Though the international students aren’t required to learn Hebrew, Alexander says the university has the largest ulpan in the country, and students can choose to avail themselves of that as well as other courses at the university.
“Our three guiding principles in the international school are academic excellence; a caring community, including a fabulous English-speaking staff that lives with and works with the students and helps them in every way; and integration into Israeli society, offering many activities, and trips off campus,” says Alexander.
Washington, DC native Joseph Chapman, 23, spent his formative years in England and returned to the United States just before the 9/11 terror attacks. He said he became absorbed in seeking to understand the mentality of the perpetrators, and enrolled in the University of Haifa's new program to gain expertise before working in the world of conflict resolution.
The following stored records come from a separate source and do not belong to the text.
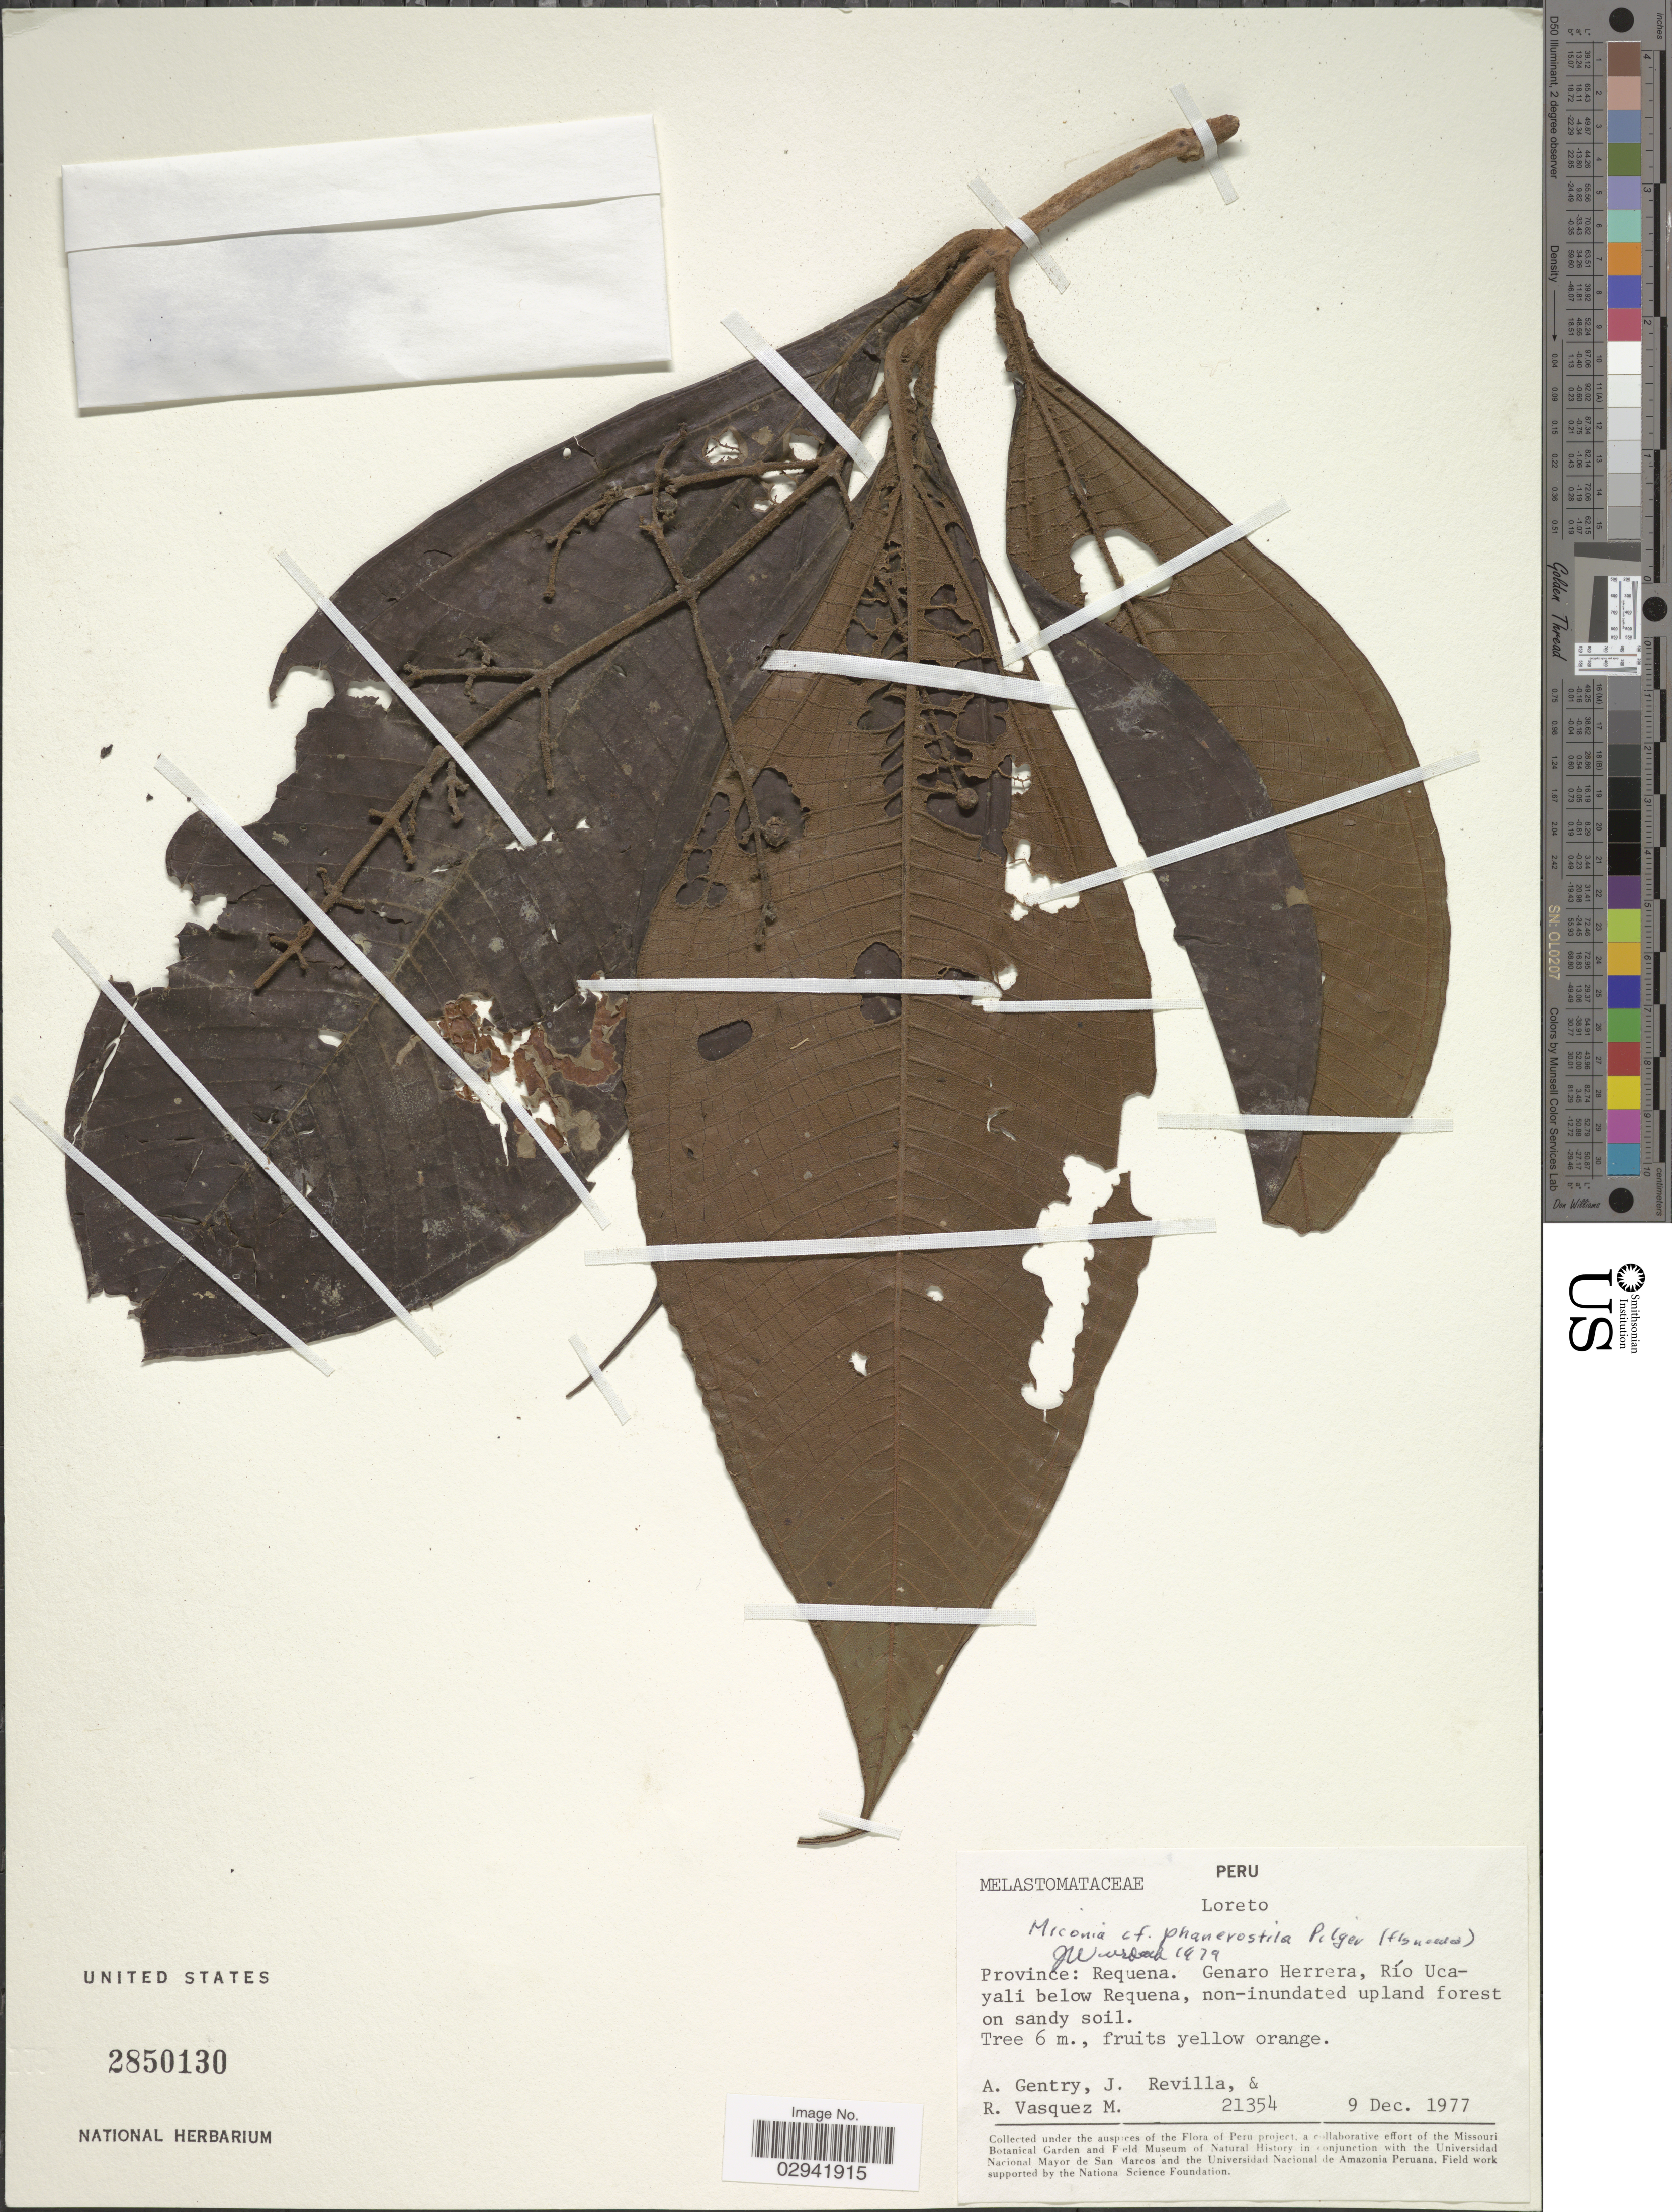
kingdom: Plantae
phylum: Tracheophyta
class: Magnoliopsida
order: Myrtales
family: Melastomataceae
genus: Miconia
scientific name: Miconia phanerostila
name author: Pilg.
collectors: A. H. Gentry, J. Revilla & R. Vásquez M.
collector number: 21354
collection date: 1977-12-09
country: Peru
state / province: Loreto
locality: Province: Requena. Genaro Herrera, Río Ucayali below Requena.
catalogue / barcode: US 2850130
Joe Chapman came to the Haifa University’s master’s program
to learn about conflict resolution.
Jeremy Rockmacher, from Albany, New York, dreamed of living in Israel for many years and said that he hopes his studies will lead to a job with an organization that addresses the issues of inequality and poverty as related to violence and civil unrest.
Wang Jin, 24, from a small city in the Henan province of China, previously earned a master’s degree in Middle East relations and enrolled in the Haifa master’s program to equip him to become a leading Chinese scholar in the field.
Also in the program is Mexican journalist and photographer Bilha Calderon Gomez, 28. She wanted to gain a different perspective on the workings of social, economic and political crises to better inform her writing about everyday life in Mexico in a local newspaper column.